“Katalin Kariko, Nobel Ödülü’nü hak ediyor”… Bu sözler Covid-19 aşını geliştiren Moderna laboratuvarının kurucu ortağı profesör Derrick Rossi’ye ait.
euronews: Macar asıllı biyokimyacı Katalin Kariko‘nun çalışmaları olmasaydı, Pfizer-BioNTech ve Moderna’nın Covid-19’a karşı geliştirdikleri mRNA bazlı aşılarının bu kadar hızlı çıkması mümkün olmayacaktı.

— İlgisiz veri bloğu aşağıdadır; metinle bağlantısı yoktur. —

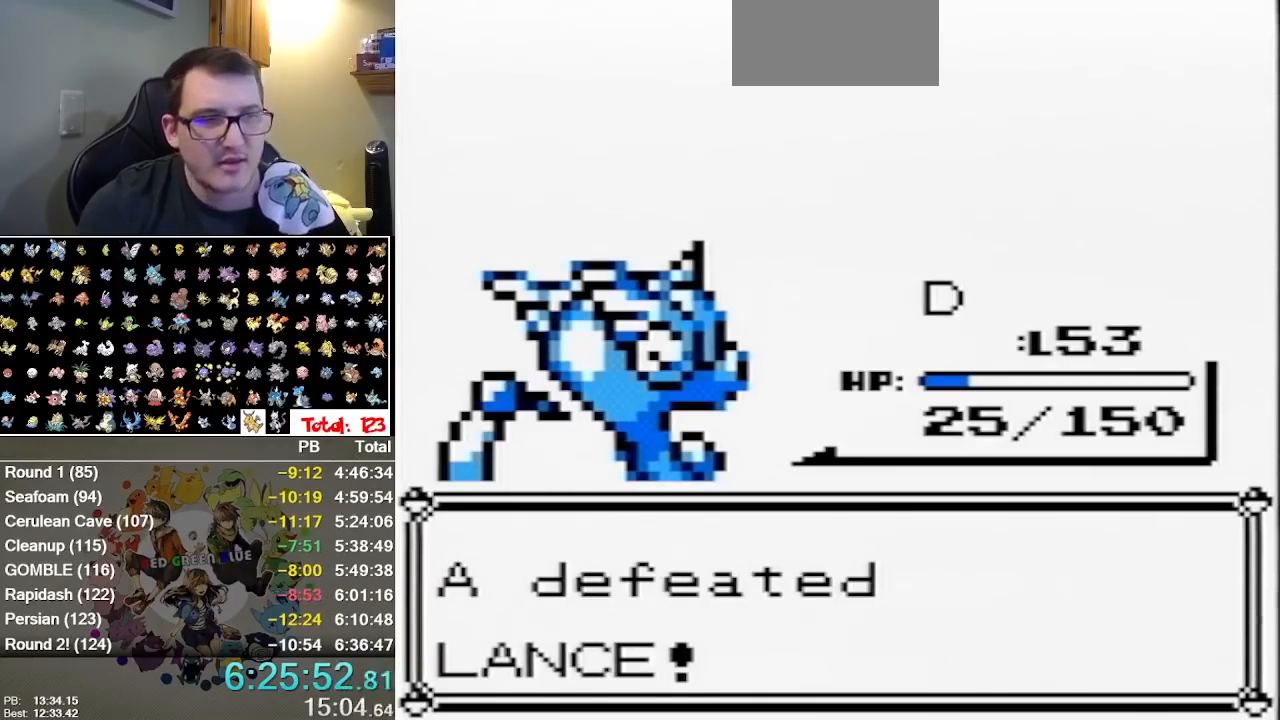
Gameplay with a controller (Nintendo layout); each line is a JSON object with the inputs held at the frame after it (dt_ms = milliseconds from this image to that frame). "events" lists button and stick changes between this image and that frame as [ms after this image, input, new state], when the widget could be followed in between. Not read: DPAD_LEFT DPAD_RIGHT DPAD_UP L1 L3 R1 R3.
{"dt_ms": 1000, "buttons": ["A"], "events": [[33, "A", "down"], [167, "A", "up"], [283, "A", "down"], [350, "A", "up"], [350, "B", "down"], [417, "A", "down"], [417, "B", "up"], [500, "B", "down"], [583, "B", "up"], [633, "B", "down"], [700, "B", "up"], [767, "B", "down"], [833, "B", "up"], [900, "A", "up"], [900, "B", "down"], [1000, "A", "down"], [1000, "B", "up"]]}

Ancak Kariko’nun haberci RNA (mRNA) teknolojisinin tıpta gelecek vadeden bir yöntem olduğu kabul ettirmesi bir hayli zaman aldı. Akademik camiada tanınmayan ve marjinalleştirilen Katalin Kariko, çalışmalarının Covid-19 aşısına öncülük etmesini “inanılmaz” olarak niteliyor.
1985’te Macaristan’dan ABD’ye göç eden Kariko, uzun yıllardır Amerikalı bilim insanı Drew Weismann ile RNA kaynaklı tedavi yöntemleri üzerine çalıştı.
Çalışmalarım nedeniyle üniversite beni terfi etmedi
Biyokimyacı Kariko, haberci RNA’nın, felçten sonra beyin dokusunu iyileştirme gibi birçok hastalıkların tedavisinde kilit bir rol oynayabileceğine inanıyordu.
Kariko 1990’larda mRNA üzerine yaptığı çalışmalar için finansman başvurusunda bulundu, ancak kaynak bulunmazken, bundan dolayı üniversitede hiçbir zaman terfi edilmediğini açıkladı.
65 yaşındaki araştırmacı bu durumun, “Bilimin her zaman eşit düzeyde desteklenmediğini gösterdiğini” ifade etti.
ABD’de kalmaya devam edebilmek için Kariko, profesör statüsü alamasa da alt pozisyonlarda mRNA üzerine çalışmalarını devam ettirdi.
Covid-19 aşısının arkasındaki iki buluş
Kariko’nun Weismann ile yayınladıkları iki araştırmanın, bugün geliştirilen aşılarda önemli bir rolleri oldu.
2005’de yayınladıkları çalışmada, bilim insanları, mRNA’nın yapısında yavaş yavaş küçük değişiklikler yaparak onu bağışıklık sistemi için daha kabul edilebilir hale getirmeyi başardılar.
2015’te de mRNA’larının çok hızlı parçalanmalarını önleyen ve hücrelere girişlerini kolaylaştıran bir kaplama olan “lipit nanopartiküllerine” yerleştirmeyi başararak önemli bir adım attılar.
Bugün dünyayı kurtarması beklenen iki aşı, koronavirüse benzer bir proteinin üretimini tetiklemek ve bir bağışıklık tepkisi ortaya çıkarmak için vücuda genetik talimatlar verme stratejisine dayanıyor.
Bu işlerin göçmen bir kadın tarafından yapılamayacağını düşündüler’
Kariko artık Uğur Şahin’in CEO’su olduğu BioNTech’te önemli bir pozisyonda çalışıyor. Ancak Kariko, yabancı bir kadın olması nedeniyle bu süreçte birçok zorluklarla karşılaştığını anlattı.
Kadın olması nedeniyle bazen ciddiye alınmadığını belirten Kariko, “Bazı konferansların sonunda uzmanlar bana gelerek, ‘yetkili nerede?’ diye soruyordu. İngilizceyi aksanlı konuşan bir kadının bu işleri başarmasını mümkün görmüyorlardı, hep arkasında ‘daha zeki biri olmalı’ diye düşündüler” ifadelerini kullandı.
Şimdiyse uzmanlar Kariko’nun ciddi şekilde Nobel’e aday olabileceğini ifade ediyor.